The market continues facing expectations for a relatively large carryout moving into the next crop year and stronger export demand will likely be needed to tighten the balance sheet meaningfully. China remains the key demand factor the market continues watching as additional Chinese buying would be needed to help absorb larger available supplies.
Foreign yellow pea values have also strengthened modestly recently which has helped support the overall market and allowed Canadian bids to stabilize around current levels. Pulse acreage overall is still expected to decline year over year across Western Canada as producers continue favoring stronger economics in competing crops. We will watch Indian Monsoon Season which is just beginning and the initial rains have been later than anticipated. One report suggests rainfall totals are 40% below normal so far.

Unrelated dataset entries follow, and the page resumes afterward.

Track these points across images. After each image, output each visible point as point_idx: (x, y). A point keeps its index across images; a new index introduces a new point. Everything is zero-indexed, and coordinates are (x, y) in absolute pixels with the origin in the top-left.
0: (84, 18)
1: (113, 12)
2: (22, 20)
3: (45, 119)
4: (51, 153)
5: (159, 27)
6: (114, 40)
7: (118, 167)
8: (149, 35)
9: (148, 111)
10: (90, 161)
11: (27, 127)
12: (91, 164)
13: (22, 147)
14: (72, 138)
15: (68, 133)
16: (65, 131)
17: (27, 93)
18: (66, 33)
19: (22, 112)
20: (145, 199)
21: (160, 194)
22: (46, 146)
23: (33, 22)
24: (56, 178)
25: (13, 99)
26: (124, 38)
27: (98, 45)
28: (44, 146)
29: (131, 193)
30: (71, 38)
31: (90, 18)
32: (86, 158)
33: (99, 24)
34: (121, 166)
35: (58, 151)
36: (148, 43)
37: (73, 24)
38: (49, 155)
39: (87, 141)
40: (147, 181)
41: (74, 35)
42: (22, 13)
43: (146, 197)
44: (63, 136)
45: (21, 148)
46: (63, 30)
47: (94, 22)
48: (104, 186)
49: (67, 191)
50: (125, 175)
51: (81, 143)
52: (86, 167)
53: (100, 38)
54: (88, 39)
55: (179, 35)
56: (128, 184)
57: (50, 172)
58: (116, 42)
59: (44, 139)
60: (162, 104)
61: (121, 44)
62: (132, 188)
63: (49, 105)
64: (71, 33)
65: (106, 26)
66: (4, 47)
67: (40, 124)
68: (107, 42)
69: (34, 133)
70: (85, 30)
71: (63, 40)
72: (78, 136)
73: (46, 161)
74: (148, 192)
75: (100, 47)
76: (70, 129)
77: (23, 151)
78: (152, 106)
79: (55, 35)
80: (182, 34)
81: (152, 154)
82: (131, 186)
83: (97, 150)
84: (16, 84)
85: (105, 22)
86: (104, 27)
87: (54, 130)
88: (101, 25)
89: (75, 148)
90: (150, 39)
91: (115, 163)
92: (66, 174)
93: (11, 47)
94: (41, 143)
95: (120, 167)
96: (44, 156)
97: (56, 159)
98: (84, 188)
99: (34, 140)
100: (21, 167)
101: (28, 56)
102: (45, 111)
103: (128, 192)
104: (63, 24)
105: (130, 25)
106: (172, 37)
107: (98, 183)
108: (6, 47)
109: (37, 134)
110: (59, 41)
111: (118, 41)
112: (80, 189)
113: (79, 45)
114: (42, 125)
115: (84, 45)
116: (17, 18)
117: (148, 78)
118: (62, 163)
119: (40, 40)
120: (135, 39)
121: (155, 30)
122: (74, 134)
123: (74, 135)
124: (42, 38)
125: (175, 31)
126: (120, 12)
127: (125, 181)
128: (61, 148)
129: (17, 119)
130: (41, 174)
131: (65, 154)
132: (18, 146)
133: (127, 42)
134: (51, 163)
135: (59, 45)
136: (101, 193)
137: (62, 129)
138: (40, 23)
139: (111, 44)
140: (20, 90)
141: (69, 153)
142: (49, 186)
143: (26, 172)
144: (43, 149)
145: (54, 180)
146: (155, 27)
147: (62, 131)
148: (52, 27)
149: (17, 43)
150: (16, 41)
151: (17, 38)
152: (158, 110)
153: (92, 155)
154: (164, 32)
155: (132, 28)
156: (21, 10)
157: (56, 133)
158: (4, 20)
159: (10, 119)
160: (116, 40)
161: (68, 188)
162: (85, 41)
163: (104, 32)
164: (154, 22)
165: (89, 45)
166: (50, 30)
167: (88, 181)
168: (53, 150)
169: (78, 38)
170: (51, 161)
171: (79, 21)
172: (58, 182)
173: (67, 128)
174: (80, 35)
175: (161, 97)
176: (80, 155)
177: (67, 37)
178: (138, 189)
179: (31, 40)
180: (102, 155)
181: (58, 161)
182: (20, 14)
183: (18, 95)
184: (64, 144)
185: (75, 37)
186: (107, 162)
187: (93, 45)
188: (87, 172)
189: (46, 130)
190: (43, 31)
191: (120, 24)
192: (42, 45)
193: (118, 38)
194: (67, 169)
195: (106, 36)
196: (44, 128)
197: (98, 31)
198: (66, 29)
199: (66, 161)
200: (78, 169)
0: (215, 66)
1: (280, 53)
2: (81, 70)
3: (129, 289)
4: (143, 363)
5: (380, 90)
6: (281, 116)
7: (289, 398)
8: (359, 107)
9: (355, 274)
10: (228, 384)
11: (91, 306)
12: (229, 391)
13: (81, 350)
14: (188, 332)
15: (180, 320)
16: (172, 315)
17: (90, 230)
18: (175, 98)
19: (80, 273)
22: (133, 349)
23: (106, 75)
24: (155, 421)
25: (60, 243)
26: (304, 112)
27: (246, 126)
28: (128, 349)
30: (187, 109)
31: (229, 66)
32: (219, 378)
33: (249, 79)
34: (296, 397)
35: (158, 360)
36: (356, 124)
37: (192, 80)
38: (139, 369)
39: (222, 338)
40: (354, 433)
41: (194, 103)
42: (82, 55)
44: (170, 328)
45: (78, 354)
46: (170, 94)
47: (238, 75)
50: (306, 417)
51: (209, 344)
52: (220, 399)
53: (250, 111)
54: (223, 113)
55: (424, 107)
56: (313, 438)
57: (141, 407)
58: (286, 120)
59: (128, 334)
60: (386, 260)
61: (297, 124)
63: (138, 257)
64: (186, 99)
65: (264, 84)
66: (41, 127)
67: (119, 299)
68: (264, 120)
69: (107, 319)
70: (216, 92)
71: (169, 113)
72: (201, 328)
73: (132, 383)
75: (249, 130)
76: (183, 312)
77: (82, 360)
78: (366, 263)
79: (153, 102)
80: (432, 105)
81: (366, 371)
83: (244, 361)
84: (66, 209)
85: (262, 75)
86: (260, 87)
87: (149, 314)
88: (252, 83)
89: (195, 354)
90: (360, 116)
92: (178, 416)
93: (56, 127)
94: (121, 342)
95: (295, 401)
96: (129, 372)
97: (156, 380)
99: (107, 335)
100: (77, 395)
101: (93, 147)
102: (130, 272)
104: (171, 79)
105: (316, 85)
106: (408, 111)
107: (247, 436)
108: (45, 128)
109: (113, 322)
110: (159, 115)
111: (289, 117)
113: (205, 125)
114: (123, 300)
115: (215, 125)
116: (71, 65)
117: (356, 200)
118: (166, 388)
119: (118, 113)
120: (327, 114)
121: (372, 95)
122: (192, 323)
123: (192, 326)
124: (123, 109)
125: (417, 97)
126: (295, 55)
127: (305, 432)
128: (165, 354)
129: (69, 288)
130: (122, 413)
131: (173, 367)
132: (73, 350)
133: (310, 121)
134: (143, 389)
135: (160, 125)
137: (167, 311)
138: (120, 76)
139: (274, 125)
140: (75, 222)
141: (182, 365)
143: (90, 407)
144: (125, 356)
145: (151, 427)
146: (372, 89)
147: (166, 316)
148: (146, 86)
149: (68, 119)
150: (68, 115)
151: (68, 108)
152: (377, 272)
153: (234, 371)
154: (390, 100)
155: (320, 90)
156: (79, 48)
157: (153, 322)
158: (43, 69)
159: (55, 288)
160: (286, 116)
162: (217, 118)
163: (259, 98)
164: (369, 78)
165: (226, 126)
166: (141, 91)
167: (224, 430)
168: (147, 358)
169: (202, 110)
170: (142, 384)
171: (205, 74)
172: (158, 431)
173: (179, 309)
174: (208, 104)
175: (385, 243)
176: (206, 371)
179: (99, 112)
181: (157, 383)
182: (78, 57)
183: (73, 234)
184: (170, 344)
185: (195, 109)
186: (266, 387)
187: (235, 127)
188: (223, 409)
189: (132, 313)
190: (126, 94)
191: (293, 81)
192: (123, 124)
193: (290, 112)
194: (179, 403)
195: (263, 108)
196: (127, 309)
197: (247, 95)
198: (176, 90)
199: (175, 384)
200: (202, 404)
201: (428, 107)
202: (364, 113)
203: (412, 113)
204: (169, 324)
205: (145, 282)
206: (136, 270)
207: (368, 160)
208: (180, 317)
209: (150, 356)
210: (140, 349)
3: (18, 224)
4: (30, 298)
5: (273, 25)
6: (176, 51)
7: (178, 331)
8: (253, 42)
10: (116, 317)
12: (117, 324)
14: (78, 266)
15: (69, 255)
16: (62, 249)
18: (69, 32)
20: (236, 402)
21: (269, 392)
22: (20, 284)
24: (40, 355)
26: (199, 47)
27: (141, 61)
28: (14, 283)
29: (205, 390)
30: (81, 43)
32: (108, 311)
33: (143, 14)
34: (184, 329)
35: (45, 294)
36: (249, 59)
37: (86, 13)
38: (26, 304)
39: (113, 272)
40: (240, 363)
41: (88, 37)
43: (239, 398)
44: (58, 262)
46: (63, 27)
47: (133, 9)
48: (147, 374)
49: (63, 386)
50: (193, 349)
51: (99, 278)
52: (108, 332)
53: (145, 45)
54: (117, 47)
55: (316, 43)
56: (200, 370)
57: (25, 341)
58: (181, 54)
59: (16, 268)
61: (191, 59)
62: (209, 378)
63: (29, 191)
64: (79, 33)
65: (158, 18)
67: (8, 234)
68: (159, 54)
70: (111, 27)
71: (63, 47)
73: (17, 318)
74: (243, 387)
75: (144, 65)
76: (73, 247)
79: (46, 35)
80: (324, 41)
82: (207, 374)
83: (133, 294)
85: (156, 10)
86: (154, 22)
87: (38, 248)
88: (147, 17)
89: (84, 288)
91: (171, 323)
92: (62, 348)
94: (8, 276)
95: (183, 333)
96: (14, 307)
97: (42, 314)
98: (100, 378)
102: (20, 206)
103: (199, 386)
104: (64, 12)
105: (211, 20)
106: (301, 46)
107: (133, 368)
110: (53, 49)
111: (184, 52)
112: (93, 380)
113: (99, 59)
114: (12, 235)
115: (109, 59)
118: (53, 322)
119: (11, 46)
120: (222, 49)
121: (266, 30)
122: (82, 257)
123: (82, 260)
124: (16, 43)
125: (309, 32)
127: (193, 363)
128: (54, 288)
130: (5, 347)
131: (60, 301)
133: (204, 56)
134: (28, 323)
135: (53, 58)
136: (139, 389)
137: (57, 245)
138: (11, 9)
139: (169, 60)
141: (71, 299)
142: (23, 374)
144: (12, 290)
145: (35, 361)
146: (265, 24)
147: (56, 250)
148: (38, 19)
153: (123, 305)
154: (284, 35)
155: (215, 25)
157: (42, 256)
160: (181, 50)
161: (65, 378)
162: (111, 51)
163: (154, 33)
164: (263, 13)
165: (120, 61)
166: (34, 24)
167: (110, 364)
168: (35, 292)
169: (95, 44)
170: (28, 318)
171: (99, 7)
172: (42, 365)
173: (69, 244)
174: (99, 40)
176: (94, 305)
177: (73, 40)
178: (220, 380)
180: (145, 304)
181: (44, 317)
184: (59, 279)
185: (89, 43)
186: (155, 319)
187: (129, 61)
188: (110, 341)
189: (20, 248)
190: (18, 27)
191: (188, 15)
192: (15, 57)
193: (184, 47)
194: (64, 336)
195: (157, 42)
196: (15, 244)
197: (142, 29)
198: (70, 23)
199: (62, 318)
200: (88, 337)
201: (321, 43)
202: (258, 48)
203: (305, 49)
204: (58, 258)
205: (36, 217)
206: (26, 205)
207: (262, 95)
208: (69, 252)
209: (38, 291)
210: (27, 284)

Lentil markets continue holding a relatively steady tone overall with red lentil bids generally in the $0.26 to $0.27 per pound range while large green lentils continue trading closer to the $0.25 area. New crop red lentil interest has also been surfacing around the $0.24 per pound mark as buyers begin working coverage for the upcoming crop year.
The lentil market continues balancing expectations for burdensome Canadian ending stocks, particularly in green lentils, against lower acreage expectations across parts of North America. U.S. lentil seeded area is expected to decline roughly 22% year over year which could help tighten North American supply somewhat moving forward.
Prairie planting progress for lentils has generally been advancing at a reasonable pace overall. Parts of southern Saskatchewan lentil country received some beneficial rains this week following earlier dryness and extreme winds that had been creating some concern around establishment conditions. Forecasts continue calling for warmer temperatures moving forward with scattered thunderstorm activity remaining in the outlook.
Overall, lentil markets remain relatively rangebound for now with the trade continuing to monitor final seeded acreage, export demand and growing season weather through early summer.
Soybeans- Manitoba new crop soybean bids continue trading around the $13.50 range with producers still able to find some marketing opportunities at times depending on delivery period and location.
Canadian soybean export pace has remained relatively strong overall this crop year, although movement typically begins slowing seasonally at this point in the year. Manitoba remains the primary focus for Canadian soybean pricing and export movement as the province continues dominating Canadian soybean production.
Markets shifting to US production season.

Corn Manitoba cash corn values generally around the $5.75 range for both nearby and new crop opportunities. Fall delivery bids continue carrying a slight premium which suggests the market remains relatively comfortable with current stock levels and is not aggressively chasing nearby supplies at this point.
Feed grain supplies across Manitoba remain more abundant overall compared to recent years with stronger corn production helping keep feed markets relatively well supplied. Domestic demand remains steady, however the market is not currently facing any major supply concerns locally.
Globally though, corn balance sheets remain tighter than they were just a few years ago. The USDA May report projected global corn ending stocks below 280 million tonnes compared to roughly 314 million tonnes seen only a few seasons back. Despite that, market direction moving forward will remain heavily dependent on the upcoming U.S. corn crop and summer weather conditions across the Corn Belt.
U.S. planting progress overall has advanced well so far with no major production threats developing yet. As planting wraps up, markets will increasingly shift focus toward weather, crop ratings and yield potential through June and July.